Et, semblant trahir sa propre impatience face aux sorties de l’opposition : Il y a une période de questions à l’Assemblée nationale, a-t-il répliqué, en guise de solution pour traiter du passeport vaccinal.

Le PLQ dénonce le manque de reddition de comptes

Le Parti libéral (PLQ) s’était montré plus que favorable à l’application d’un passeport vaccinal au Québec lorsque sa cheffe, Dominique Anglade, avait demandé au premier ministre de mettre la mesure en vigueur dès le début du mois d’août, devant les craintes liées au variant Delta.

Il n’en demeure pas moins que les troupes libérales souhaitent elles aussi avoir leur mot à dire sur les modalités qui entourent cette mesure.

En entrevue à Midi info, la députée libérale de Saint-Laurent, Marwah Rizqy, a semblé piquée au vif par l’attitude de François Legault. C’est comme si le premier ministre s’était complètement dédouané de devoir faire une reddition de comptes envers les élus, mais aussi le peuple québécois, a-t-elle dénoncé, suggérant que le gouvernement caquiste avait peut-être pris l’habitude de gouverner par décret.

Un débat peut se faire rapidement.

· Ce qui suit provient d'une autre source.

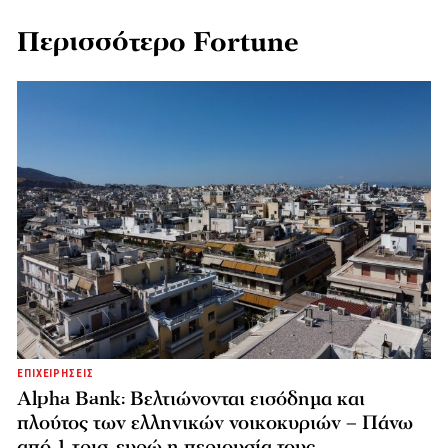
Περισσότερο Fortune
ΕΠΙΧΕΙΡΗΣΕΙΣ
Alpha Bank: Βελτιώνονται εισόδημα και
πλούτος των ελληνικών νοικοκυριών – Πάνω
από 1 τρισ. ευρώ η περιουσία τους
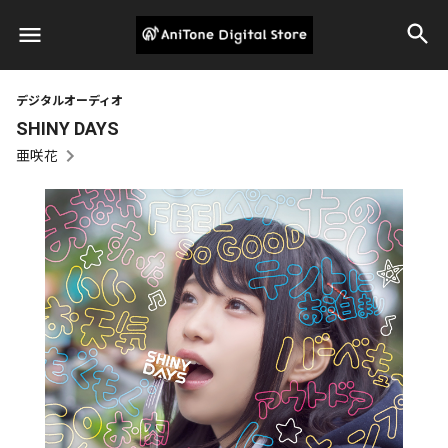
デジタルオーディオ
SHINY DAYS
亜咲花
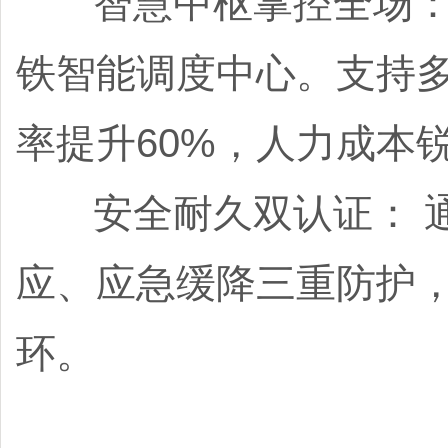
智慧中枢掌控全场： 
铁智能调度中心。支持
率提升60%，人力成本
安全耐久双认证： 通过
应、应急缓降三重防护
环。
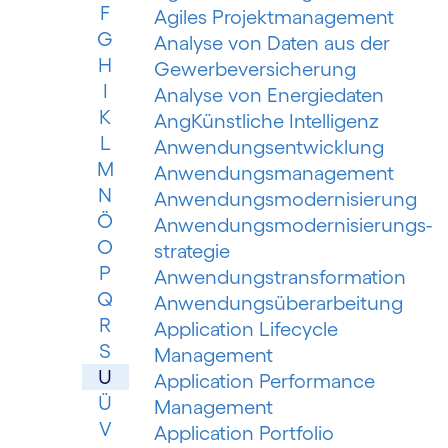
F
Agiles Projektmanagement
G
Analyse von Daten aus der
H
Gewerbeversicherung
I
Analyse von Energiedaten
K
AngKünstliche Intelligenz
L
Anwendungsentwicklung
M
Anwendungsmanagement
N
Anwendungsmodernisierung
Ö
Anwendungsmodernisierungs­
O
strategie
P
Anwendungs­trans­for­mation
Q
Anwendungsüberarbeitung
R
Application Lifecycle
S
Management
U
Application Performance
Ü
Management
V
Application Portfolio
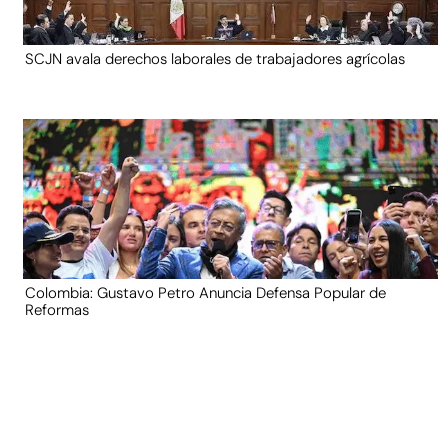
SCJN avala derechos laborales de trabajadores agrícolas
Colombia: Gustavo Petro Anuncia Defensa Popular de
Reformas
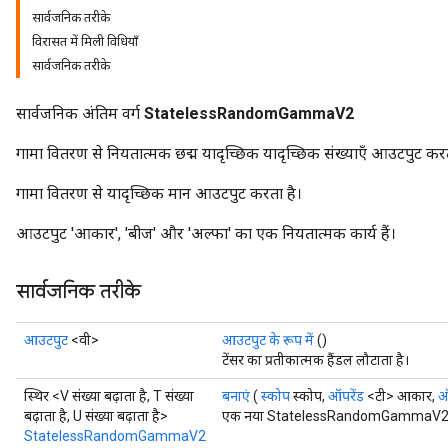
सार्वजनिक तरीके
विरासत में मिली विधियाँ
सार्वजनिक तरीके
सार्वजनिक अंतिम वर्ग
StatelessRandomGammaV2
गामा वितरण से नियतात्मक छद्म यादृच्छिक यादृच्छिक संख्याएँ आउटपुट करत
गामा वितरण से यादृच्छिक मान आउटपुट करता है।
x
आउटपुट 'आकार', 'बीज' और 'अल्फा' का एक नियतात्मक कार्य हैं।
सार्वजनिक तरीके
आउटपुट
<वी>
आउटपुट के रूप में
()
टेंसर का प्रतीकात्मक हैंडल लौटाता है।
स्थिर <V संख्या बढ़ाता है, T संख्या
बनाएं
(
स्कोप
स्कोप,
ऑपरेंड
<टी> आकार,
ऑ
बढ़ाता है, U संख्या बढ़ाता है>
एक नया StatelessRandomGammaV2 ऑपरे
StatelessRandomGammaV2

On est tous disponibles, on est tous au Québec. On peut faire un débat de trois heures, un débat de six heures, une seule journée.Une citation de :Marwah Rizqy, députée libérale de Saint-Laurent

Elle a aussi mis en garde contre le langage utilisé par le premier ministre pour parler du risque de voir témoigner certains intervenants en commission parlementaire. C’est justement ça qui nourrit les complotistes lorsqu’ils affirment que le Québec n’est plus une démocratie, a-t-elle soutenu.

Ça fait longtemps que François Legault n’a pas fait de commission parlementaire, a-t-elle enfin souligné. C’est le gouvernement qui choisit pratiquement tous les invités. Et très souvent, il nous refuse ceux qu’on aimerait inviter.

Elle a, en somme, qualifié sa crainte de voir des complotistes témoigner d’argument farfelu.